### Work request
Lines of the data that contain the word "Task" are the ones to copy.

### Excerpted data
:::
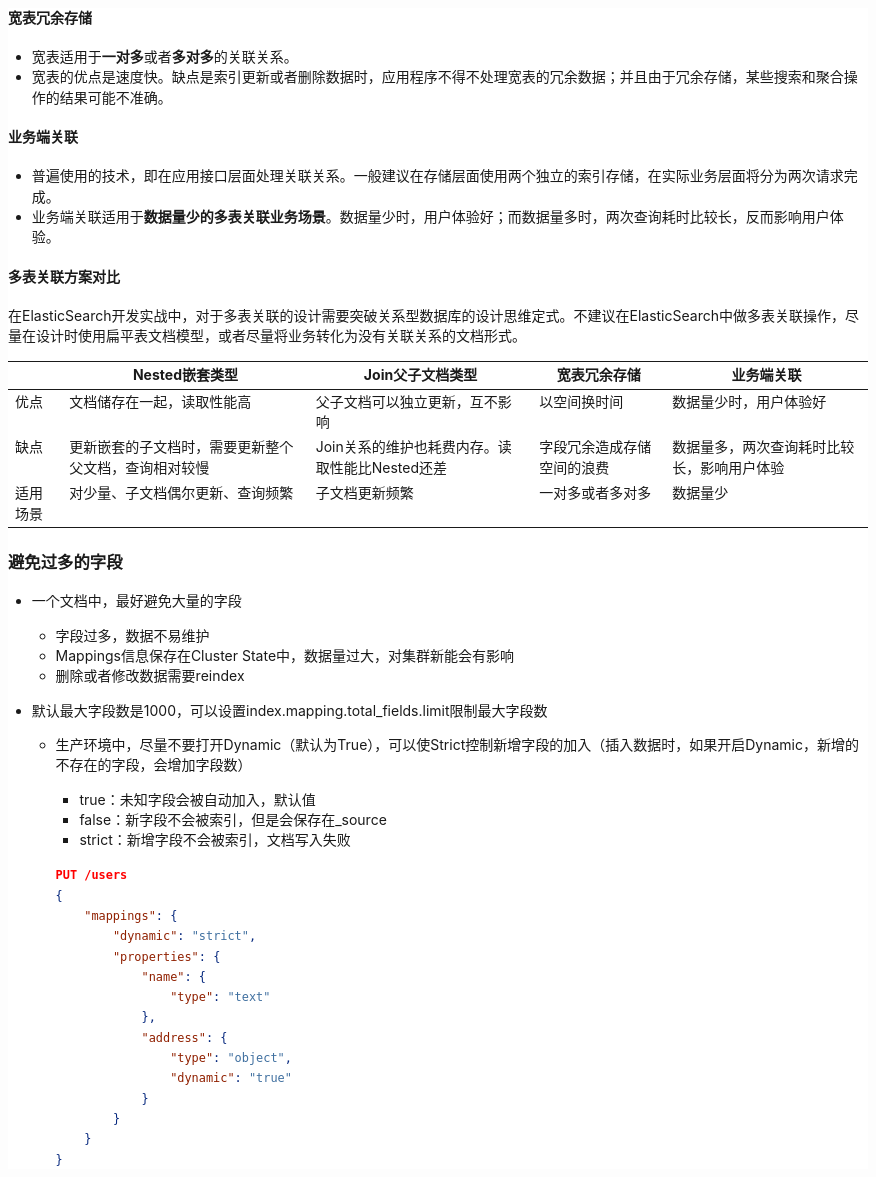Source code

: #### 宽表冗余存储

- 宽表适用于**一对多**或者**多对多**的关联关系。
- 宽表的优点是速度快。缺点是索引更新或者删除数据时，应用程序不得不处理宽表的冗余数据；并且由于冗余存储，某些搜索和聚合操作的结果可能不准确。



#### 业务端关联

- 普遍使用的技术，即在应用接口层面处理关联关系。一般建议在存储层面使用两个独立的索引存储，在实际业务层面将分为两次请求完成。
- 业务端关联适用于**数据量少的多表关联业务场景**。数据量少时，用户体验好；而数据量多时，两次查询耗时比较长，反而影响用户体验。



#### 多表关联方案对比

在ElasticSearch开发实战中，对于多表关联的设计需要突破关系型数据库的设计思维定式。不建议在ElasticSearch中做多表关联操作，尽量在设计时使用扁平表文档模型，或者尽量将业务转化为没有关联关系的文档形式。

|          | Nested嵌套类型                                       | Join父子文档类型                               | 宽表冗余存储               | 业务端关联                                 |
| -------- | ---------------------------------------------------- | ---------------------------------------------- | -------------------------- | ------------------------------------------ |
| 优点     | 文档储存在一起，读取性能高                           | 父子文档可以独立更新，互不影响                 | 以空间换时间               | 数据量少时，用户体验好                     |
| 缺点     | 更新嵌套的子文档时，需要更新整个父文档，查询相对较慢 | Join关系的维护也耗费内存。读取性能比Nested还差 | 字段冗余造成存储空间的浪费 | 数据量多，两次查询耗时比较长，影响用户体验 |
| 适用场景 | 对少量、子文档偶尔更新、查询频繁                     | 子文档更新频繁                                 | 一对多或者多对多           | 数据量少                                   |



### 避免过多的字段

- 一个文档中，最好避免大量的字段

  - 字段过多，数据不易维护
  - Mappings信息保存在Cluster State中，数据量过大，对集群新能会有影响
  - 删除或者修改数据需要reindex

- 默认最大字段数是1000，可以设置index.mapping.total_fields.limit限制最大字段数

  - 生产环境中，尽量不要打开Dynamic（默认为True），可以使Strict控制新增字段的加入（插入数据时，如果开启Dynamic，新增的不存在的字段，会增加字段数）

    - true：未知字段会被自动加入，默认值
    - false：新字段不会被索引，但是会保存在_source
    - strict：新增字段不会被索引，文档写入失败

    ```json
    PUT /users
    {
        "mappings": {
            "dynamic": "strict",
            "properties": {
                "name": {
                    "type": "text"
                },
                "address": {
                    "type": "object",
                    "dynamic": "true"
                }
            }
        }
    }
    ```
:::
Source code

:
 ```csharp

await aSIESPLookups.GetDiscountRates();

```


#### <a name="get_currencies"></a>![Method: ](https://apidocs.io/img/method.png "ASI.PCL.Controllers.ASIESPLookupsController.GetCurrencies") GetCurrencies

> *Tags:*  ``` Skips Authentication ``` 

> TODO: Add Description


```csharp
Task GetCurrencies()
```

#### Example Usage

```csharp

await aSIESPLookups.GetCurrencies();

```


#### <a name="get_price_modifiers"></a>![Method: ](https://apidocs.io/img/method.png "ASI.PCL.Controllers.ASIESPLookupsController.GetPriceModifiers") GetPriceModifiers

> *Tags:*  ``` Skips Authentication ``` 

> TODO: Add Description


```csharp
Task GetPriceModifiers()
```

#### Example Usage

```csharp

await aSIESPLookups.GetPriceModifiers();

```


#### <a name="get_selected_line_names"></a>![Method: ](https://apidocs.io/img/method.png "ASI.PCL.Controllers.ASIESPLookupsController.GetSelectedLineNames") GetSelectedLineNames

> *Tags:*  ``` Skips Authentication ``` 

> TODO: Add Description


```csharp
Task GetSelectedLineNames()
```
:::
### Written answer
Task GetCurrencies()
Task GetPriceModifiers()
Task GetSelectedLineNames()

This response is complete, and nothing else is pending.